In a situation of creeping retail inflation — at 7.6 per cent in October — it was only to be expected that the Monetary Policy Committee (MPC) would hold rather than cut the repo rate. Yet, the MPC has done well — given its inflation-targeting mandate — to persist with an accommodating stance in an effort to boost growth, possibly ruling out drastic actions on the liquidity management front to contain inflation. The MPC has acknowledged that inflation has persisted, contrary to its expectations. Yet, it expects much of this to abate over the next two quarters — falling below the crucial 6 per cent mark in Q4 — in the hope that supply-side disruptions will sort themselves out. The MPC’s hopefulness on the growth front has prompted it to revise its forecast for FY 21 to minus 7.5 per cent, from minus 9.5 per cent two months back. The message is clear to the financial sector — that it must continue to push credit across sectors, making full use of the emergency credit window as well as the term repo window.
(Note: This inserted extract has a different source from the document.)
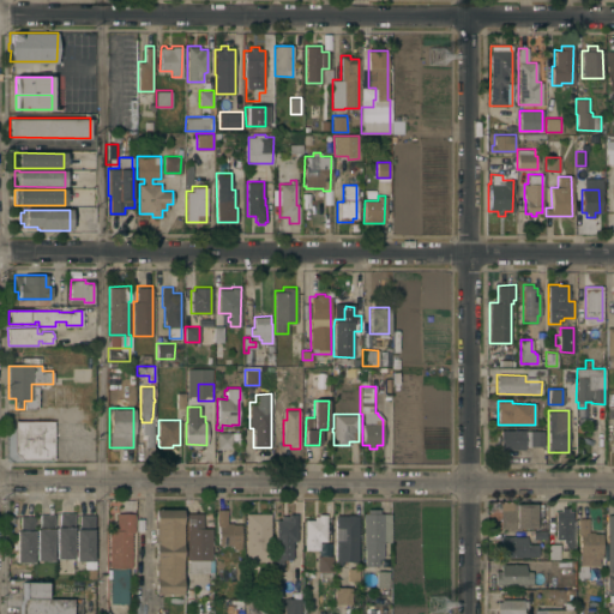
[(16,451),(16,421),(53,421),(53,459),(23,459),(16,451)]
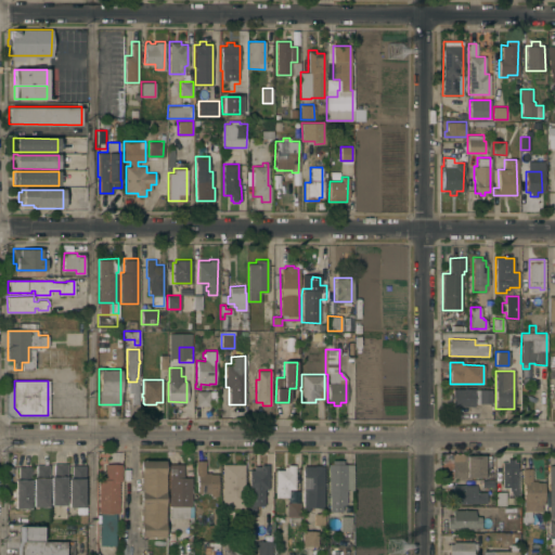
[(474,388),(474,405),(452,405),(452,398),(449,398),(449,394),(452,394),(452,388),(474,388)]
The MPC is also operating in a unique environment, where unabated capital flows have created a mismatch between the bond market rates and the repo rates. The RBI has accumulated $100 billion in forex reserves this fiscal, a situation that, as SBI Research points out, marks a throwback to FY2008. The accretion is on account of the RBI’s efforts to keep the rupee from appreciating by mopping up dollars, as a report in this newspaper on November 30 pointed out. However, this has resulted in the short-term bond market yields falling below even the reverse repo rate of 3.35 per cent, while the long-term yield rules at nearly 200 basis points above the repo rate of 4 per cent. This disparity is despite the fact that the RBI has kept the long end of the curve down to cater to the Centre’s expanded borrowing programme. It has deployed the liquidity-neutral Operation Twist programme, selling short-term paper and buying long-term ones, to manage rates at the long end of the curve. A steep yield curve, with low short-term rates, could encourage speculative behaviour. The RBI should be aware of this possibility.

If it chooses to soak up excess liquidity (in the region of ₹6 lakh crore), it can either allow the currency to appreciate, or mop up dollars and sterilise the extra rupees through ‘market stabilisation bonds’, as attempted some two decades ago. The former is not a good idea, as it can hurt exports. In sum, it is not an easy task to maintain financial stability, while pushing growth — a lesson that central banks learnt in the run-up to the Great Financial Crisis of 2008.